A report prepared by economists from New York University and the Fed earlier this year found that some shadow lenders received a significant amount of money from traditional banks.

“Traditional approaches to financial sector regulation view banks and non-bank financial institutions as substitutes. We argue instead that banks and [shadow banks] are intimately interconnected,” it said.

The lending of banks to non-banks has been rising rapidly and is now over $1 trillion. In the case of First and People’s the proportion of its loans to shadow banks went from nothing two and a half years ago to 53 percent.

While the official mantra is that with inflation starting to come down, preparing the way for interest rate cuts, and with the unemployment rate not showing a major leap, the US is headed for a “soft landing.”

This scenario, however, ignores developments in the real economy. There is a jobs bloodbath underway in the auto industry as companies gear up for an intensified global war for markets.

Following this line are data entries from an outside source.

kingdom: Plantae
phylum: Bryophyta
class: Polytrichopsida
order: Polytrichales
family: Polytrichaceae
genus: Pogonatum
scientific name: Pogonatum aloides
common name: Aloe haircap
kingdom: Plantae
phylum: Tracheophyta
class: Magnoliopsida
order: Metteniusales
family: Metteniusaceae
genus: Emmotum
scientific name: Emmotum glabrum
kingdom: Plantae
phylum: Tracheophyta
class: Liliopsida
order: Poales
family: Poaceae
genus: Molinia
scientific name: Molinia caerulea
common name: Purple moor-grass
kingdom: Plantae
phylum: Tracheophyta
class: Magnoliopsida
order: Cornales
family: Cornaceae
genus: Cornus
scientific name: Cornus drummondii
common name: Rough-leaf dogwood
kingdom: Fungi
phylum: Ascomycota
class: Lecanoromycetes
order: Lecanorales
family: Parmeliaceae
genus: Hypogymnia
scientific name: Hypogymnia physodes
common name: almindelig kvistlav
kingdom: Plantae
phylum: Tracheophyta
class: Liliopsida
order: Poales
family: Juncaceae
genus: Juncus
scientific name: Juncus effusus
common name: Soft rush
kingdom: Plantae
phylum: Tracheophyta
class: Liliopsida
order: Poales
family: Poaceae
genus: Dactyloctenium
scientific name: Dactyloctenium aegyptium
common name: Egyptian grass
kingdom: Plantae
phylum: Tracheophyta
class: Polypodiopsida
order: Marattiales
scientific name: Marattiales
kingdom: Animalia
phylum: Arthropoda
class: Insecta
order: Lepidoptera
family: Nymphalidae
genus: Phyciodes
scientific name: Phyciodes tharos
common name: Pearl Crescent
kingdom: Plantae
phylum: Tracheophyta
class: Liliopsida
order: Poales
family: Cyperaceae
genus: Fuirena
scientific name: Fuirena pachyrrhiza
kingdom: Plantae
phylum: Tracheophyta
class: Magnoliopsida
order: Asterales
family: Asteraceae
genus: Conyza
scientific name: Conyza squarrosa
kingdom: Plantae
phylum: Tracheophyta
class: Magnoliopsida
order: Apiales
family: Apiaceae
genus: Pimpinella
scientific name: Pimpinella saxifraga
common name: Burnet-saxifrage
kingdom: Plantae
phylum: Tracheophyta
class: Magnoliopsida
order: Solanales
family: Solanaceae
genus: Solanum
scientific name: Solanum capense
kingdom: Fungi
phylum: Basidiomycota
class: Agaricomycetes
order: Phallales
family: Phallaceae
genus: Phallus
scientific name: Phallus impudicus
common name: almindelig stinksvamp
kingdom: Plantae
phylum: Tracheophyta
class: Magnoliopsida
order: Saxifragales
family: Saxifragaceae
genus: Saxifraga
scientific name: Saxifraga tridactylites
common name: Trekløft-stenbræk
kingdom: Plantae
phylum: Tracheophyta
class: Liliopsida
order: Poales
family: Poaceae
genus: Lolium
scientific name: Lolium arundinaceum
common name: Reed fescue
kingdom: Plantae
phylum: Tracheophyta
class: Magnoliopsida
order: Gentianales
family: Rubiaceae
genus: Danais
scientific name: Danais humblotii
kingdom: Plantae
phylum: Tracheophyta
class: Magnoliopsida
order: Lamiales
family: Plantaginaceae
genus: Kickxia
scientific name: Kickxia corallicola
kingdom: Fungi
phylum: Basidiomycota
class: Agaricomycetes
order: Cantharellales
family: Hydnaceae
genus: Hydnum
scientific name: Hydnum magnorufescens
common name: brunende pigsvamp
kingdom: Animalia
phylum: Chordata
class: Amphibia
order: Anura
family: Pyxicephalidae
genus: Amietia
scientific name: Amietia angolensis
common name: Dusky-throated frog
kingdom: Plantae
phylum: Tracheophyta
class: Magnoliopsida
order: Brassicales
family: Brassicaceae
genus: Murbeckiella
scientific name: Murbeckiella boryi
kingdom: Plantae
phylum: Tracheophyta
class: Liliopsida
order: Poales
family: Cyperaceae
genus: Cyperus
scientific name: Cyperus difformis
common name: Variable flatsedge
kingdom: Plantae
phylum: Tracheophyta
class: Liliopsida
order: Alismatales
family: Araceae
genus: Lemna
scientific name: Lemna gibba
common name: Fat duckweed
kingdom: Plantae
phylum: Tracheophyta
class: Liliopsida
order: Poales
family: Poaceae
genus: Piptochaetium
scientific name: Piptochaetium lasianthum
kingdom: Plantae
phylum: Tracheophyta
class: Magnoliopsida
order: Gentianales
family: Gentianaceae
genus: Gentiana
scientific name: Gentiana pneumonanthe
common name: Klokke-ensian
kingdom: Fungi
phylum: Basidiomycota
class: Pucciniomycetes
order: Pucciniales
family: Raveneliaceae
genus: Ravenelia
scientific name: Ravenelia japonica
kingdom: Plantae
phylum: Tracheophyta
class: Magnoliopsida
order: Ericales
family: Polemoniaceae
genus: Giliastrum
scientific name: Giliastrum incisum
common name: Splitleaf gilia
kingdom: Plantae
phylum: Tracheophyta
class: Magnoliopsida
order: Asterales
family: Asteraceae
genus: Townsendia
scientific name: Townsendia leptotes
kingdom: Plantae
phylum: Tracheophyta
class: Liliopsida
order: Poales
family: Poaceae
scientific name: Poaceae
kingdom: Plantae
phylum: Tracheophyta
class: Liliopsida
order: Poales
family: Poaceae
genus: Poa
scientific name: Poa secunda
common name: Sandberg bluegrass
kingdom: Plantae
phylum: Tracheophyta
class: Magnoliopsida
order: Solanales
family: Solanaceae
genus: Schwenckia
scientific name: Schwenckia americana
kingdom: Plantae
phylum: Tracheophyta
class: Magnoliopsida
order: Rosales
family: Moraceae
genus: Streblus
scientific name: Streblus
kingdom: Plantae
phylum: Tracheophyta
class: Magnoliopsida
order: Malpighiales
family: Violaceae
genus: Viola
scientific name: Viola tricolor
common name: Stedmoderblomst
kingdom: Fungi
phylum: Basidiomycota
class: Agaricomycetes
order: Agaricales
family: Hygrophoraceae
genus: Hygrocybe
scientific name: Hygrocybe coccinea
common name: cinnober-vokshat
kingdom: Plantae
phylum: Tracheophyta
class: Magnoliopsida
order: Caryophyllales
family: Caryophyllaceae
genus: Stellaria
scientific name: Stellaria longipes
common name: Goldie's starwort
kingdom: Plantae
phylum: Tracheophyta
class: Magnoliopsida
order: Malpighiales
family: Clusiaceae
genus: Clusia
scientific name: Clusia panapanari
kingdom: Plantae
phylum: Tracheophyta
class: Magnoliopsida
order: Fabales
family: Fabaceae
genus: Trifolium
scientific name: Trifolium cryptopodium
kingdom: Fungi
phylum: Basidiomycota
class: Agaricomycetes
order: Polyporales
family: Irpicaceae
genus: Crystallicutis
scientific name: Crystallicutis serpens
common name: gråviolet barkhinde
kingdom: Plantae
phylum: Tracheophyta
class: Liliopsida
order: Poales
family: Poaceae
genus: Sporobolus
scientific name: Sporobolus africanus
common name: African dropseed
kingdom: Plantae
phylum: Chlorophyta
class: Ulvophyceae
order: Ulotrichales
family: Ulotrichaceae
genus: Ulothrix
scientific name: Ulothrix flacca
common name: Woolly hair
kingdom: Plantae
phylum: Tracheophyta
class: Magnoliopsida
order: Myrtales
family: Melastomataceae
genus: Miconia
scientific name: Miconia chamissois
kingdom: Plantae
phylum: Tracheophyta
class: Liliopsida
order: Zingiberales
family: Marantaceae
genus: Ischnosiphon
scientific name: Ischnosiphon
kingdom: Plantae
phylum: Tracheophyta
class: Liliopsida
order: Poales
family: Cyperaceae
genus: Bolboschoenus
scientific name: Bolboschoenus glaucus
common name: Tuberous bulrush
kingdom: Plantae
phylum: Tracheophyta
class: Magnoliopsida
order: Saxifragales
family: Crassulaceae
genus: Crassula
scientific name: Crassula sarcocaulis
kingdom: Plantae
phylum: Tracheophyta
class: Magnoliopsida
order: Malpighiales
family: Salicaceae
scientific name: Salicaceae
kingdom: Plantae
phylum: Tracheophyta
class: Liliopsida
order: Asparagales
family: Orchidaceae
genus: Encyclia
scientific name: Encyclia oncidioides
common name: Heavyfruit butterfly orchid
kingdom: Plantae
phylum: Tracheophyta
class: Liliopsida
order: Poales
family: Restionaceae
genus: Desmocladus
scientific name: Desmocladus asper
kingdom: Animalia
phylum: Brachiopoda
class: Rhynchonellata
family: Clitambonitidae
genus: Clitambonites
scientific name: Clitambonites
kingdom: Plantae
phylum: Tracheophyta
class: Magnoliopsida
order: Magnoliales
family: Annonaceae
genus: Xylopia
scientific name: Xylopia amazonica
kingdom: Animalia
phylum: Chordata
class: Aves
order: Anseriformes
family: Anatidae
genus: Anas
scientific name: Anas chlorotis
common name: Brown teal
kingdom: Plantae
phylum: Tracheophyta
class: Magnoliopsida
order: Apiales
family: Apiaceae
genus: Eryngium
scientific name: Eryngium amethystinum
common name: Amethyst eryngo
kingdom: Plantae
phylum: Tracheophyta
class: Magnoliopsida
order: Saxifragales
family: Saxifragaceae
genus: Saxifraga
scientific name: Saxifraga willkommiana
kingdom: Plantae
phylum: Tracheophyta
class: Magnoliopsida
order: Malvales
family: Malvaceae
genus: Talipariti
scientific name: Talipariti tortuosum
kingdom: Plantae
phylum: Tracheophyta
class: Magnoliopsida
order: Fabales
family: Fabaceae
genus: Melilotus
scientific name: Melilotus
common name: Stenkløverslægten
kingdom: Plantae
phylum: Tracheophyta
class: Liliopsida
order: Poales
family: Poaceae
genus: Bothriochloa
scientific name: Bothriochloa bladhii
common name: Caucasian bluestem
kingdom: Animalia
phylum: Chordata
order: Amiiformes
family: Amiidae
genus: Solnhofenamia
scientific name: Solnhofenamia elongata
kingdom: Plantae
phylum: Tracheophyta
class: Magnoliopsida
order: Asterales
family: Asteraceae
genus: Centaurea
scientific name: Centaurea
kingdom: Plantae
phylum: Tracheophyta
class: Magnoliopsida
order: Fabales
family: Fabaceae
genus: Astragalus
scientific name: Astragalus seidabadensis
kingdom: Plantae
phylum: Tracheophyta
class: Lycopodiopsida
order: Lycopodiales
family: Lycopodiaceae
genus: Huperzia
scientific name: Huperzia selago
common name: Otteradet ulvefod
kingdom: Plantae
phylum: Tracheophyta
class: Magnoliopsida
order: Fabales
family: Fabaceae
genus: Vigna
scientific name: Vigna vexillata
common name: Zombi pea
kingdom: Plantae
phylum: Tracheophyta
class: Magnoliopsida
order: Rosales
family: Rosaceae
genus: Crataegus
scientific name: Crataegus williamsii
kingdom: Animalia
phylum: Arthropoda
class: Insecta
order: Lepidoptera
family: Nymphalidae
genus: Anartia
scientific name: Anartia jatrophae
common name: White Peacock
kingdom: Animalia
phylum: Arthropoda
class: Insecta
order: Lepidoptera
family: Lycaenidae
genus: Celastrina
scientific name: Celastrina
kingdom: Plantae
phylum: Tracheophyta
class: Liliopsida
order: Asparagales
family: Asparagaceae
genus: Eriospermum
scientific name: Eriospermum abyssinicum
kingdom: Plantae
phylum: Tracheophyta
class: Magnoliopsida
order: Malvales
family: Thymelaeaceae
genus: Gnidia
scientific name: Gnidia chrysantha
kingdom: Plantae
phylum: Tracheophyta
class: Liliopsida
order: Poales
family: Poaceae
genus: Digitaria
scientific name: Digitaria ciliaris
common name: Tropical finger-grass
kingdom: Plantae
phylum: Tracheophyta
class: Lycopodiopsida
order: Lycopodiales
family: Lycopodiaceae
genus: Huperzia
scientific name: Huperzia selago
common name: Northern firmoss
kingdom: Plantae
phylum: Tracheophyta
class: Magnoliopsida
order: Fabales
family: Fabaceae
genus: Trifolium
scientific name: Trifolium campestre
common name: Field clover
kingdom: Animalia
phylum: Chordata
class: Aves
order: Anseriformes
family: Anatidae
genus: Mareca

High-tech companies are also engaged in layoffs.

The global steel industry, the backbone of the industrial economy, is at the start of a major downturn. It is centred in China, which produces half the world’s output, and is sending out shock waves to the rest of the world, threatening to set off a price-cutting war leading to closures and job cuts.

At the end of July, the Wall Street Journal published a report in which it noted the factory boom, which developed after the lifting of anti-COVID measures, was “running out of steam.”

“Higher interest rates, rising operating costs, a strengthening US dollar and lower selling prices for commodities are dampening activity at factories across the country,” it said.

“Executives for makers of long-lasting items such as cars, crop-harvesting combines and washing machines are projecting challenging business conditions for the remainder of the year.”

It gave as an example the situation at John Deere, the world’s largest manufacturer of farm equipment. It has laid off 2,100 production workers, or 15 percent of the hourly workforce, since last November.

The downturn in the industrial economy is reflected in the spot price for steel. It has fallen 22 percent from a year ago and is off by 40 percent since the start of the year, according to S&P Global Commodity Insights.

On Thursday evening Kamala Harris will deliver her acceptance speech as presidential nominee to the Democratic party’s national convention. It will be no doubt full of Hollywood-scripted blather about how well the economy has done under the Biden administration and how it will do even better under one she leads.

A more significant address will be given by Powell the next morning with Wall Street threatening turmoil if it does not meet its demands for more money, but whatever Powell says, one thing is certain. He will provide no solution, any more than Harris, to the growing financial and economic problems besetting the US that are driving it to world war and social counter-revolution.